SAP Labs India follows unorthodox ways to break the monotony of a techie’s job and has managed to raise retention levels. Other units of the German company are now looking to replicate the initiatives

India-born British writer Amit Chaudhary was in Kolkata early this year when he got a call from a Bangalore-based software engineer who invited him to a book-reading session at SAP Labs India. He immediately said yes, because he was impressed by the caller’s knowledge of his oeuvre and the prospect of interacting with an “unusual” audience.

“I found the crowd perceptive…their response to literature and the arts was brilliant,” says Chaudhury, who discussed both his music and writing with the young crowd at the Bangalore office of SAP Labs India, a subsidiary of the Walldorf, Germany-headquartered SAP AG. “It is nice to see that they are breaking the monotony of a techie’s job, by talking to writers,” adds Chaudhury.

Sumit Shetty, a book worm, is the coordinator for Literati, SAP’s book-reading club, which has so far invited writers with varied tastes and outlook either in Bangalore or at its Gurgaon office — the names include Mark Tully, Vikas Swarup, Anita Nair, Shashi Deshpande, Shobhaa De, Alice Albinia, Abhijit Bhaduri, Advaita Kala, Mukul Kesavan, Rana Dasgupta, Sarnath Banerjee and CP Surendran. Shetty says behind this initiative is the thought that “a creative mind, which needs to write a code, should be exposed to a lot of ideas, especially from the non-technical stream”. Such interactions stimulate and expand your mind, says he, adding that after the chat with Albinia, whose work Leela’s Book draws on The Mahabharata, one of his colleagues came up with the idea of creating a “family tree software application”. “You return cleansed,” he says. Such sessions are held during work hours for one full hour.

Interesting Diversions

Less than three years old, SAP’s author-interaction club has started working with publishers such as Harper Collins and Random House who alert Literati when authors are “in town”, says Shetty. Lipika Bhushan of Harper Collins says Literati is “sort of unique” and highly organised. “Authors are excited about it…they often give very positive feedback.” What she finds commendable is “its regularity in organising events”. Random House’s Rachel Tanzer says Literati sessions “are an interesting diversion to the standard hotel or bookstore events”. Bangalore-based writer Anita Nair, too, says the sessions at SAP Labs are well-organised. The first book-reading session at SAP was held in February 2008 with Abhijit Bhaduri, the author of Mediocre But Arrogant. The company doesn’t pay the authors, but does buy some 50 of their books.

• EXERCISE PROMPT:
Condense the paragraph in the SAP Labs India article above that begins "Less than three years old" into a short bulleted list that keeps its main facts.

• RECORDED DATA:

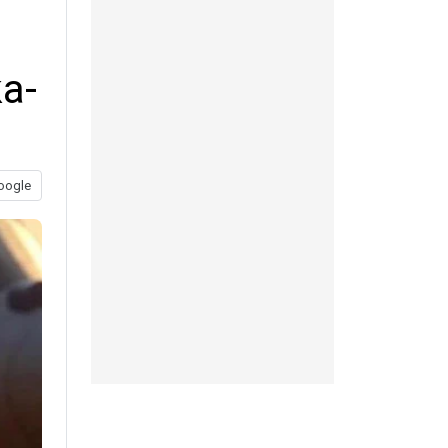
a-
oogle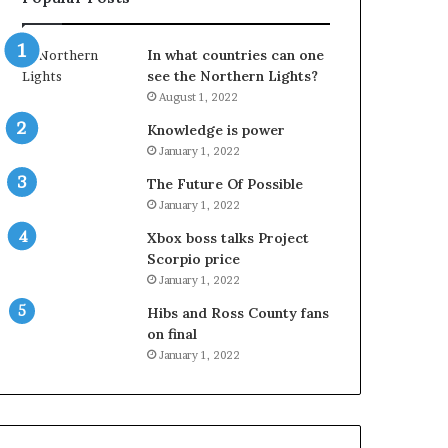
In what countries can one
see the Northern Lights?
August 1, 2022
Knowledge is power
January 1, 2022
The Future Of Possible
January 1, 2022
Xbox boss talks Project
Scorpio price
January 1, 2022
Hibs and Ross County fans
on final
January 1, 2022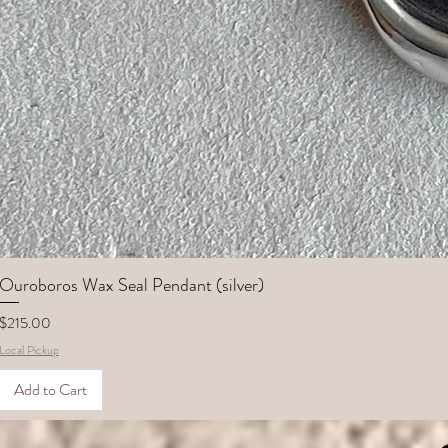
Ouroboros Wax Seal Pendant (silver)
Price
$215.00
Local Pickup
Add to Cart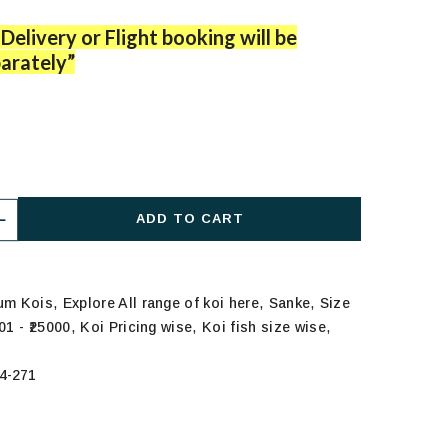
Delivery or Flight booking will be
arately”
ADD TO CART
,
,
,
ium Kois
Explore All range of koi here
Sanke
Size
,
,
,
01 - ₹25000
Koi Pricing wise
Koi fish size wise
4-271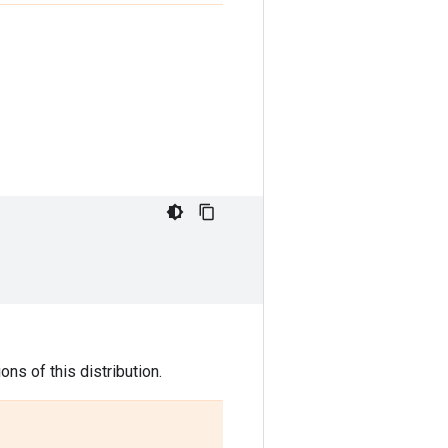
ns of this distribution.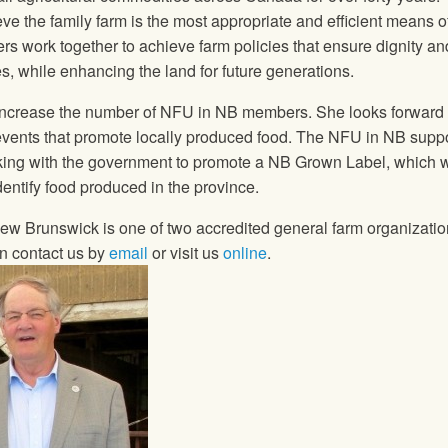
ve the family farm is the most appropriate and efficient means o
ers work together to achieve farm policies that ensure dignity an
es, while enhancing the land for future generations.
 increase the number of
NFU
in NB members. She looks forward 
 events that promote locally produced food. The
NFU
in NB suppo
king with the government to promote a NB Grown Label, which w
dentify food produced in the province.
ew Brunswick is one of two accredited general farm organizatio
on contact us by
email
or visit us
online
.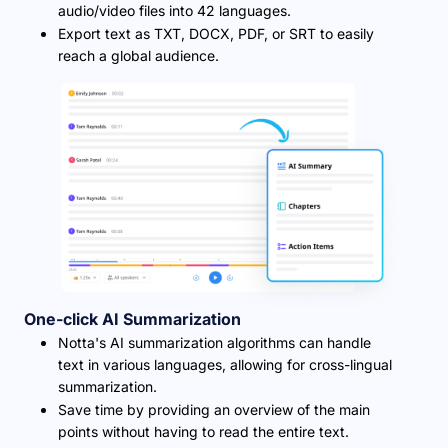
audio/video files into 42 languages.
Export text as TXT, DOCX, PDF, or SRT to easily
reach a global audience.
One-click AI Summarization
Notta's AI summarization algorithms can handle
text in various languages, allowing for cross-lingual
summarization.
Save time by providing an overview of the main
points without having to read the entire text.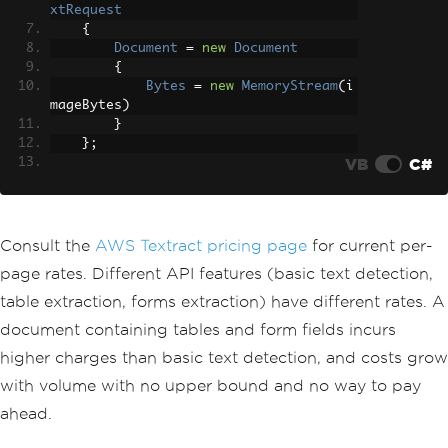
xtRequest
{
Document
=
new
Document
{
Bytes
=
new
MemoryStream
(
i
mageBytes
)
}
};
VB
C#
var
 response 
=
await
 _client
.
Detec
tDocumentTextAsync
(
request
);
// per-p
age charge
Consult the
AWS Textract pricing page
for current per-
return
string
.
Join
(
"\n"
,
 response
.
page rates. Different API features (basic text detection,
Blocks
.
Where
(
b 
=>
 b
.
BlockType
==
Blo
table extraction, forms extraction) have different rates. A
ckType
.
LINE
)
document containing tables and form fields incurs
.
Select
(
b 
=>
 b
.
Text
));
}
higher charges than basic text detection, and costs grow
with volume with no upper bound and no way to pay
ahead.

• ANSWER SPACE:
- Literati, SAP's author-interaction club, is less than three years old.
- Publishers such as Harper Collins and Random House let Literati know when authors are in town.
- Lipika Bhushan of Harper Collins calls the club "sort of unique" and highly organized. She says authors are excited about it and often give very positive feedback, and she praises how regularly it holds events.
- Rachel Tanzer of Random House calls the sessions an interesting diversion from the standard hotel or bookstore events.
- Writer Anita Nair says the sessions are well organized.
- The first session took place in February 2008 with Abhijit Bhaduri, author of *Mediocre But Arrogant*.
- SAP does not pay the authors but buys about 50 copies of their books.